> [Work instructions]
Using the records below, transcribe word for word the stretch from the line that contains "X0212749Y0099611D01*" through the line that contains "X0222953Y0105782D01*", both end lines included, and nothing else.

> [Provided data]
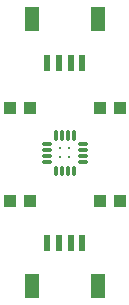
<source format=gtp>
G75*
%MOIN*%
%OFA0B0*%
%FSLAX25Y25*%
%IPPOS*%
%LPD*%
%AMOC8*
5,1,8,0,0,1.08239X$1,22.5*
%
%ADD10C,0.00886*%
%ADD11R,0.00787X0.00787*%
%ADD12R,0.04331X0.03937*%
%ADD13R,0.04724X0.07874*%
%ADD14R,0.02362X0.05315*%
D10*
X0212749Y0097841D02*
X0212749Y0100301D01*
X0213043Y0100301D01*
X0213043Y0097841D01*
X0212749Y0097841D01*
X0212749Y0098726D02*
X0213043Y0098726D01*
X0213043Y0099611D02*
X0212749Y0099611D01*
X0214718Y0100301D02*
X0214718Y0097841D01*
X0214718Y0100301D02*
X0215012Y0100301D01*
X0215012Y0097841D01*
X0214718Y0097841D01*
X0214718Y0098726D02*
X0215012Y0098726D01*
X0215012Y0099611D02*
X0214718Y0099611D01*
X0216686Y0100301D02*
X0216686Y0097841D01*
X0216686Y0100301D02*
X0216980Y0100301D01*
X0216980Y0097841D01*
X0216686Y0097841D01*
X0216686Y0098726D02*
X0216980Y0098726D01*
X0216980Y0099611D02*
X0216686Y0099611D01*
X0218655Y0100301D02*
X0218655Y0097841D01*
X0218655Y0100301D02*
X0218949Y0100301D01*
X0218949Y0097841D01*
X0218655Y0097841D01*
X0218655Y0098726D02*
X0218949Y0098726D01*
X0218949Y0099611D02*
X0218655Y0099611D01*
X0220493Y0102139D02*
X0222953Y0102139D01*
X0222953Y0101845D01*
X0220493Y0101845D01*
X0220493Y0102139D01*
X0220493Y0104108D02*
X0222953Y0104108D01*
X0222953Y0103814D01*
X0220493Y0103814D01*
X0220493Y0104108D01*
X0220493Y0106076D02*
X0222953Y0106076D01*
X0222953Y0105782D01*
X0220493Y0105782D01*
X0220493Y0106076D01*
X0220493Y0108045D02*
X0222953Y0108045D01*
X0222953Y0107751D01*
X0220493Y0107751D01*
X0220493Y0108045D01*
X0218949Y0109668D02*
X0218949Y0112128D01*
X0218949Y0109668D02*
X0218655Y0109668D01*
X0218655Y0112128D01*
X0218949Y0112128D01*
X0218949Y0110553D02*
X0218655Y0110553D01*
X0218655Y0111438D02*
X0218949Y0111438D01*
X0216980Y0112128D02*
X0216980Y0109668D01*
X0216686Y0109668D01*
X0216686Y0112128D01*
X0216980Y0112128D01*
X0216980Y0110553D02*
X0216686Y0110553D01*
X0216686Y0111438D02*
X0216980Y0111438D01*
X0215012Y0112128D02*
X0215012Y0109668D01*
X0214718Y0109668D01*
X0214718Y0112128D01*
X0215012Y0112128D01*
X0215012Y0110553D02*
X0214718Y0110553D01*
X0214718Y0111438D02*
X0215012Y0111438D01*
X0213043Y0112128D02*
X0213043Y0109668D01*
X0212749Y0109668D01*
X0212749Y0112128D01*
X0213043Y0112128D01*
X0213043Y0110553D02*
X0212749Y0110553D01*
X0212749Y0111438D02*
X0213043Y0111438D01*
X0211126Y0107790D02*
X0208666Y0107790D01*
X0208666Y0108084D01*
X0211126Y0108084D01*
X0211126Y0107790D01*
X0211126Y0105822D02*
X0208666Y0105822D01*
X0208666Y0106116D01*
X0211126Y0106116D01*
X0211126Y0105822D01*
X0211126Y0103853D02*
X0208666Y0103853D01*
X0208666Y0104147D01*
X0211126Y0104147D01*
X0211126Y0103853D01*
X0211126Y0101884D02*
X0208666Y0101884D01*
X0208666Y0102178D01*
X0211126Y0102178D01*
X0211126Y0101884D01*
D11*
X0214259Y0103425D03*
X0217408Y0103425D03*
X0217408Y0106575D03*
X0214259Y0106575D03*
D12*
X0197487Y0089000D03*
X0204180Y0089000D03*
X0227487Y0089000D03*
X0234180Y0089000D03*
X0234180Y0120000D03*
X0227487Y0120000D03*
X0204180Y0120000D03*
X0197487Y0120000D03*
D13*
X0204810Y0149469D03*
X0226857Y0149469D03*
X0226857Y0060531D03*
X0204810Y0060531D03*
D14*
X0209928Y0075000D03*
X0213865Y0075000D03*
X0217802Y0075000D03*
X0221739Y0075000D03*
X0221739Y0135000D03*
X0217802Y0135000D03*
X0213865Y0135000D03*
X0209928Y0135000D03*
M02*

</source>
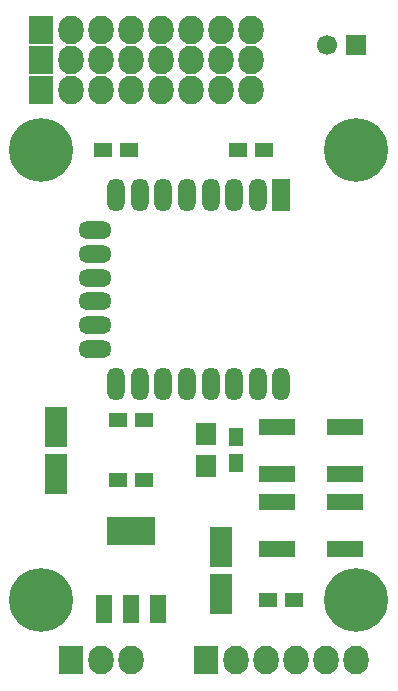
<source format=gts>
G04 #@! TF.FileFunction,Soldermask,Top*
%FSLAX46Y46*%
G04 Gerber Fmt 4.6, Leading zero omitted, Abs format (unit mm)*
G04 Created by KiCad (PCBNEW 4.0.1-stable) date Wednesday, 10 February 2016 'pmt' 16:49:47*
%MOMM*%
G01*
G04 APERTURE LIST*
%ADD10C,0.100000*%
%ADD11R,1.901140X3.399740*%
%ADD12R,1.700000X1.900000*%
%ADD13R,2.127200X2.432000*%
%ADD14O,2.127200X2.432000*%
%ADD15R,1.600000X1.300000*%
%ADD16R,1.300000X1.600000*%
%ADD17R,3.150000X1.400000*%
%ADD18R,4.057600X2.432000*%
%ADD19R,1.416000X2.432000*%
%ADD20O,2.800000X1.500000*%
%ADD21R,1.500000X2.800000*%
%ADD22O,1.500000X2.800000*%
%ADD23C,5.400000*%
%ADD24C,1.700000*%
%ADD25R,1.700000X1.700000*%
G04 APERTURE END LIST*
D10*
D11*
X172720000Y-137701020D03*
X172720000Y-141698980D03*
X158750000Y-127541020D03*
X158750000Y-131538980D03*
D12*
X171450000Y-128190000D03*
X171450000Y-130890000D03*
D13*
X160020000Y-147320000D03*
D14*
X162560000Y-147320000D03*
X165100000Y-147320000D03*
D13*
X171450000Y-147320000D03*
D14*
X173990000Y-147320000D03*
X176530000Y-147320000D03*
X179070000Y-147320000D03*
X181610000Y-147320000D03*
X184150000Y-147320000D03*
D13*
X157480000Y-93980000D03*
D14*
X160020000Y-93980000D03*
X162560000Y-93980000D03*
X165100000Y-93980000D03*
X167640000Y-93980000D03*
X170180000Y-93980000D03*
X172720000Y-93980000D03*
X175260000Y-93980000D03*
D13*
X157480000Y-99060000D03*
D14*
X160020000Y-99060000D03*
X162560000Y-99060000D03*
X165100000Y-99060000D03*
X167640000Y-99060000D03*
X170180000Y-99060000D03*
X172720000Y-99060000D03*
X175260000Y-99060000D03*
D13*
X157480000Y-96520000D03*
D14*
X160020000Y-96520000D03*
X162560000Y-96520000D03*
X165100000Y-96520000D03*
X167640000Y-96520000D03*
X170180000Y-96520000D03*
X172720000Y-96520000D03*
X175260000Y-96520000D03*
D15*
X174160000Y-104140000D03*
X176360000Y-104140000D03*
X162730000Y-104140000D03*
X164930000Y-104140000D03*
X176700000Y-142240000D03*
X178900000Y-142240000D03*
D16*
X173990000Y-130640000D03*
X173990000Y-128440000D03*
D15*
X164000000Y-132080000D03*
X166200000Y-132080000D03*
X166200000Y-127000000D03*
X164000000Y-127000000D03*
D17*
X183215000Y-133890000D03*
X177465000Y-133890000D03*
X177465000Y-137890000D03*
X183215000Y-137890000D03*
X177465000Y-131540000D03*
X183215000Y-131540000D03*
X183215000Y-127540000D03*
X177465000Y-127540000D03*
D18*
X165100000Y-136398000D03*
D19*
X165100000Y-143002000D03*
X167386000Y-143002000D03*
X162814000Y-143002000D03*
D20*
X162050000Y-110940000D03*
X162050000Y-112940000D03*
X162050000Y-114940000D03*
X162050000Y-116940000D03*
X162050000Y-118940000D03*
X162050000Y-120940000D03*
D21*
X177800000Y-107950000D03*
D22*
X175800000Y-107950000D03*
X173800000Y-107950000D03*
X171800000Y-107950000D03*
X169800000Y-107950000D03*
X167800000Y-107950000D03*
X165800000Y-107950000D03*
X163800000Y-107950000D03*
X163800000Y-123950000D03*
X165800000Y-123950000D03*
X167800000Y-123950000D03*
X169800000Y-123950000D03*
X171800000Y-123950000D03*
X173800000Y-123950000D03*
X175800000Y-123950000D03*
X177800000Y-123950000D03*
D23*
X184150000Y-104140000D03*
X157480000Y-104140000D03*
X184150000Y-142240000D03*
X157480000Y-142240000D03*
D24*
X181650000Y-95250000D03*
D25*
X184150000Y-95250000D03*
M02*

</source>
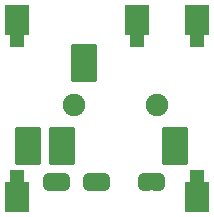
<source format=gbr>
%TF.GenerationSoftware,KiCad,Pcbnew,9.0.1+dfsg-1*%
%TF.CreationDate,2025-05-01T10:56:31+02:00*%
%TF.ProjectId,audio-jack,61756469-6f2d-46a6-9163-6b2e6b696361,rev?*%
%TF.SameCoordinates,Original*%
%TF.FileFunction,Soldermask,Top*%
%TF.FilePolarity,Negative*%
%FSLAX46Y46*%
G04 Gerber Fmt 4.6, Leading zero omitted, Abs format (unit mm)*
G04 Created by KiCad (PCBNEW 9.0.1+dfsg-1) date 2025-05-01 10:56:31*
%MOMM*%
%LPD*%
G01*
G04 APERTURE LIST*
G04 Aperture macros list*
%AMRoundRect*
0 Rectangle with rounded corners*
0 $1 Rounding radius*
0 $2 $3 $4 $5 $6 $7 $8 $9 X,Y pos of 4 corners*
0 Add a 4 corners polygon primitive as box body*
4,1,4,$2,$3,$4,$5,$6,$7,$8,$9,$2,$3,0*
0 Add four circle primitives for the rounded corners*
1,1,$1+$1,$2,$3*
1,1,$1+$1,$4,$5*
1,1,$1+$1,$6,$7*
1,1,$1+$1,$8,$9*
0 Add four rect primitives between the rounded corners*
20,1,$1+$1,$2,$3,$4,$5,0*
20,1,$1+$1,$4,$5,$6,$7,0*
20,1,$1+$1,$6,$7,$8,$9,0*
20,1,$1+$1,$8,$9,$2,$3,0*%
%AMFreePoly0*
4,1,23,0.500000,-0.750000,0.000000,-0.750000,0.000000,-0.745722,-0.065263,-0.745722,-0.191342,-0.711940,-0.304381,-0.646677,-0.396677,-0.554381,-0.461940,-0.441342,-0.495722,-0.315263,-0.495722,-0.250000,-0.500000,-0.250000,-0.500000,0.250000,-0.495722,0.250000,-0.495722,0.315263,-0.461940,0.441342,-0.396677,0.554381,-0.304381,0.646677,-0.191342,0.711940,-0.065263,0.745722,0.000000,0.745722,
0.000000,0.750000,0.500000,0.750000,0.500000,-0.750000,0.500000,-0.750000,$1*%
%AMFreePoly1*
4,1,23,0.000000,0.745722,0.065263,0.745722,0.191342,0.711940,0.304381,0.646677,0.396677,0.554381,0.461940,0.441342,0.495722,0.315263,0.495722,0.250000,0.500000,0.250000,0.500000,-0.250000,0.495722,-0.250000,0.495722,-0.315263,0.461940,-0.441342,0.396677,-0.554381,0.304381,-0.646677,0.191342,-0.711940,0.065263,-0.745722,0.000000,-0.745722,0.000000,-0.750000,-0.500000,-0.750000,
-0.500000,0.750000,0.000000,0.750000,0.000000,0.745722,0.000000,0.745722,$1*%
G04 Aperture macros list end*
%ADD10FreePoly0,0.000000*%
%ADD11FreePoly1,0.000000*%
%ADD12C,1.900000*%
%ADD13RoundRect,0.102000X-1.000000X-1.500000X1.000000X-1.500000X1.000000X1.500000X-1.000000X1.500000X0*%
%ADD14R,2.000000X2.540000*%
%ADD15RoundRect,0.250000X-0.375000X0.375000X-0.375000X-0.375000X0.375000X-0.375000X0.375000X0.375000X0*%
G04 APERTURE END LIST*
%TO.C,JP3*%
G36*
X42860000Y-42290000D02*
G01*
X43160000Y-42290000D01*
X43160000Y-43790000D01*
X42860000Y-43790000D01*
X42860000Y-42290000D01*
G37*
%TO.C,JP2*%
G36*
X50890000Y-42260000D02*
G01*
X51190000Y-42260000D01*
X51190000Y-43760000D01*
X50890000Y-43760000D01*
X50890000Y-42260000D01*
G37*
%TO.C,JP1*%
G36*
X46240000Y-42270000D02*
G01*
X46540000Y-42270000D01*
X46540000Y-43770000D01*
X46240000Y-43770000D01*
X46240000Y-42270000D01*
G37*
%TD*%
D10*
%TO.C,JP3*%
X42360000Y-43040000D03*
D11*
X43660000Y-43040000D03*
%TD*%
D12*
%TO.C,J1*%
X44500000Y-36500000D03*
X51500000Y-36500000D03*
D13*
X40600000Y-40000000D03*
X53000000Y-40000000D03*
X45300000Y-33000000D03*
X43500000Y-40000000D03*
%TD*%
D14*
%TO.C,M1*%
X39650000Y-44300000D03*
D15*
X39650000Y-42600000D03*
D14*
X54890000Y-44300000D03*
D15*
X54890000Y-42600000D03*
X39650000Y-31000000D03*
D14*
X39650000Y-29300000D03*
D15*
X49810000Y-31000000D03*
D14*
X49810000Y-29300000D03*
D15*
X54890000Y-31000000D03*
D14*
X54890000Y-29300000D03*
%TD*%
D10*
%TO.C,JP2*%
X50390000Y-43010000D03*
D11*
X51690000Y-43010000D03*
%TD*%
D10*
%TO.C,JP1*%
X45740000Y-43020000D03*
D11*
X47040000Y-43020000D03*
%TD*%
M02*

</source>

> [Response to this exercise]
X0212749Y0099611D01*
X0214718Y0100301D02*
X0214718Y0097841D01*
X0214718Y0100301D02*
X0215012Y0100301D01*
X0215012Y0097841D01*
X0214718Y0097841D01*
X0214718Y0098726D02*
X0215012Y0098726D01*
X0215012Y0099611D02*
X0214718Y0099611D01*
X0216686Y0100301D02*
X0216686Y0097841D01*
X0216686Y0100301D02*
X0216980Y0100301D01*
X0216980Y0097841D01*
X0216686Y0097841D01*
X0216686Y0098726D02*
X0216980Y0098726D01*
X0216980Y0099611D02*
X0216686Y0099611D01*
X0218655Y0100301D02*
X0218655Y0097841D01*
X0218655Y0100301D02*
X0218949Y0100301D01*
X0218949Y0097841D01*
X0218655Y0097841D01*
X0218655Y0098726D02*
X0218949Y0098726D01*
X0218949Y0099611D02*
X0218655Y0099611D01*
X0220493Y0102139D02*
X0222953Y0102139D01*
X0222953Y0101845D01*
X0220493Y0101845D01*
X0220493Y0102139D01*
X0220493Y0104108D02*
X0222953Y0104108D01*
X0222953Y0103814D01*
X0220493Y0103814D01*
X0220493Y0104108D01*
X0220493Y0106076D02*
X0222953Y0106076D01*
X0222953Y0105782D01*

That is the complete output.